Project team
Architect:Swanke Hayden Connell Architects; David Walker Architects
Main Contractor:John Doyle
Located in the heart of the City of London, this prestigious office development has set a new benchmark for the use of recycled secondary aggregates and secondary cementitious materials.
Developed by Stanhope, the nine-storey, 18,000m2 office demonstrates sustainability as an integral part of the construction process. The engineer, Arup, chose to use china clay stent as a natural coarse aggregate to replace the use of primary quarried Croft granite. In addition, the project used a secondary cementitious material - fly ash. Although the use of secondary cementitious materials such as fly ash is well established, what makes One Coleman Street different is that rather than the commonly employed level of 30 per cent fly ash by mass of cement, Arup used a higher content of up to 40 per cent as standard.
The use of china stent and fly ash plus the use of reinforcement manufactured from 100 per cent scrap metal increased the recycled/secondary value of the concrete to as much as 77 per cent depending on the amount of reinforcement in an element.
Stent solution
Stent is the term used to describe the waste granite rock material that has been separated from kaolin (china clay) by high-pressure water jets. For every tonne of china clay, approximately 4.5 tonnes of stent is produced along with other waste, which is usually tipped onto ever-growing surface spoil heaps.

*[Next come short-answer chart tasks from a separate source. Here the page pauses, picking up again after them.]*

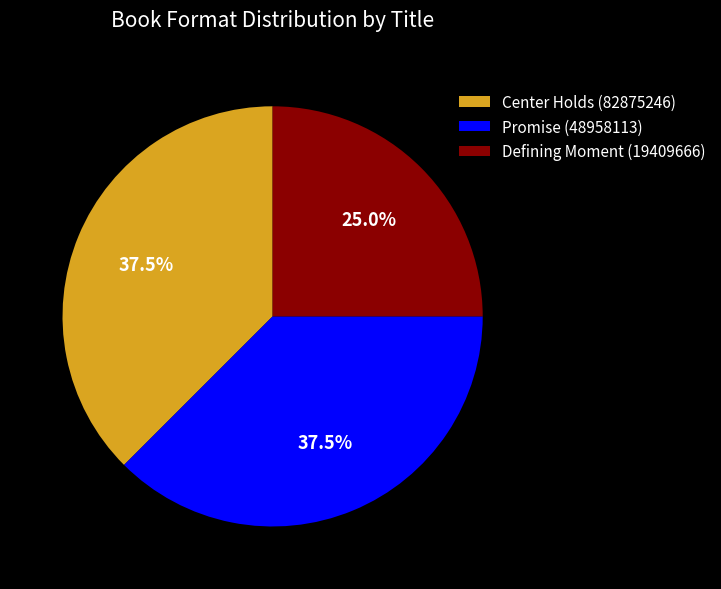

Count the number of slices in the pie.

3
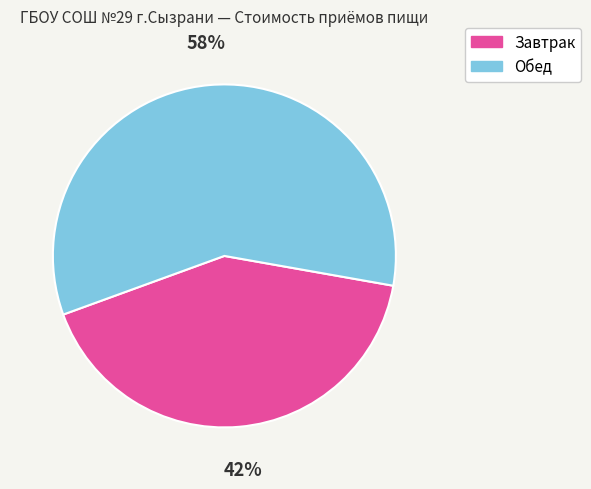

Which category has the biggest portion of the pie?

Обед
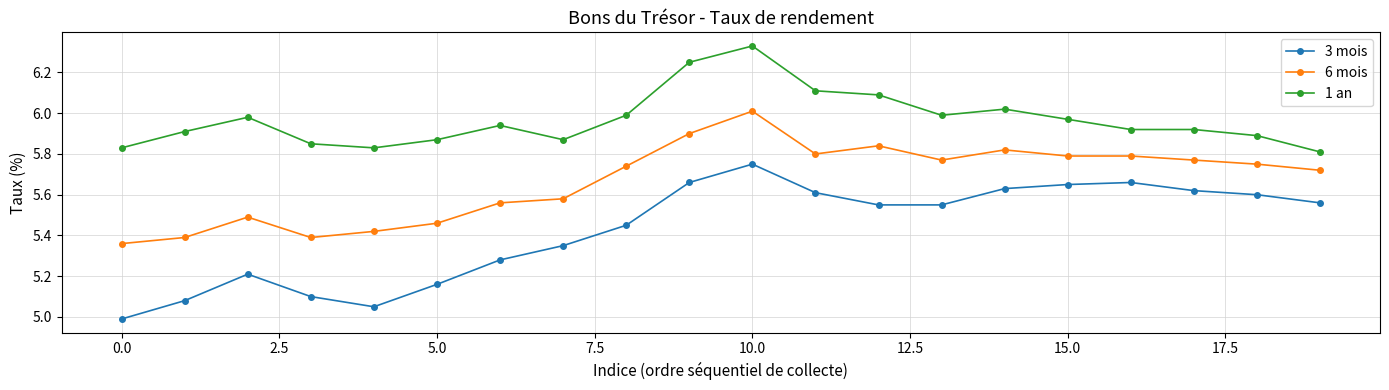

List the series in order of their overall mean, lowest first.

3 mois, 6 mois, 1 an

Conventional wisdom has been that stent was not of a sufficiently high quality to enable it to be used as a concrete aggregate. Evidence to refute this comes from the long history of stent's use in ready-mix concrete in Cornwall and Devon. One Coleman Street is the first major use of stent outside the South-West.
The stent that was supplied by Bardon Aggregates from the Littlejohn Quarry near St Austell was selected in order to meet the requirements of BS EN 12620 and PD 6682-1 for concrete aggregate. Despite sourcing the stent from a quarry 250 miles away there were no additional lorry journeys. Instead, a total of five 1,200 tonne train loads travelled from the quarry site to the rail head at Bardon's concrete plant in Bow, London. The use of the stent meant that 6,000 fewer tonnes of china clay waste were deposited onto the spoil heaps and equally, 6,000 fewer tonnes of primary aggregates were quarried.
Another environmentally sensitive decision was to use 40 per cent fly ash by mass of cement in the structure's C32/40 pile caps and 35 per cent in the C28/35 and C32/40 superstructure elements. In the watertight concrete ground slab, the fly ash content was restricted to 30 per cent simply to meet the specification requirements of the admixture producer.
Project team liaison
Because of the innovative nature of the concrete, discussions between the parties involved commenced well in advance of construction to allow time to obtain test data, develop mix designs and perform trials. Full test data for the aggregate's physical properties, petrographic characteristics and alkali-silica reactivity were obtained to ensure that no risks were taken and that the material could fully meet the project procurement requirements.
It was realised at the specification stage that the stent aggregate concrete would cost a little more per cubic metre than its conventional equivalent. This was largely due to the transportation and testing costs. However, these extra costs were partially offset by the fact that stent is exempt from the UK aggregates levy and if used more often for future projects there would be less need for extensive testing.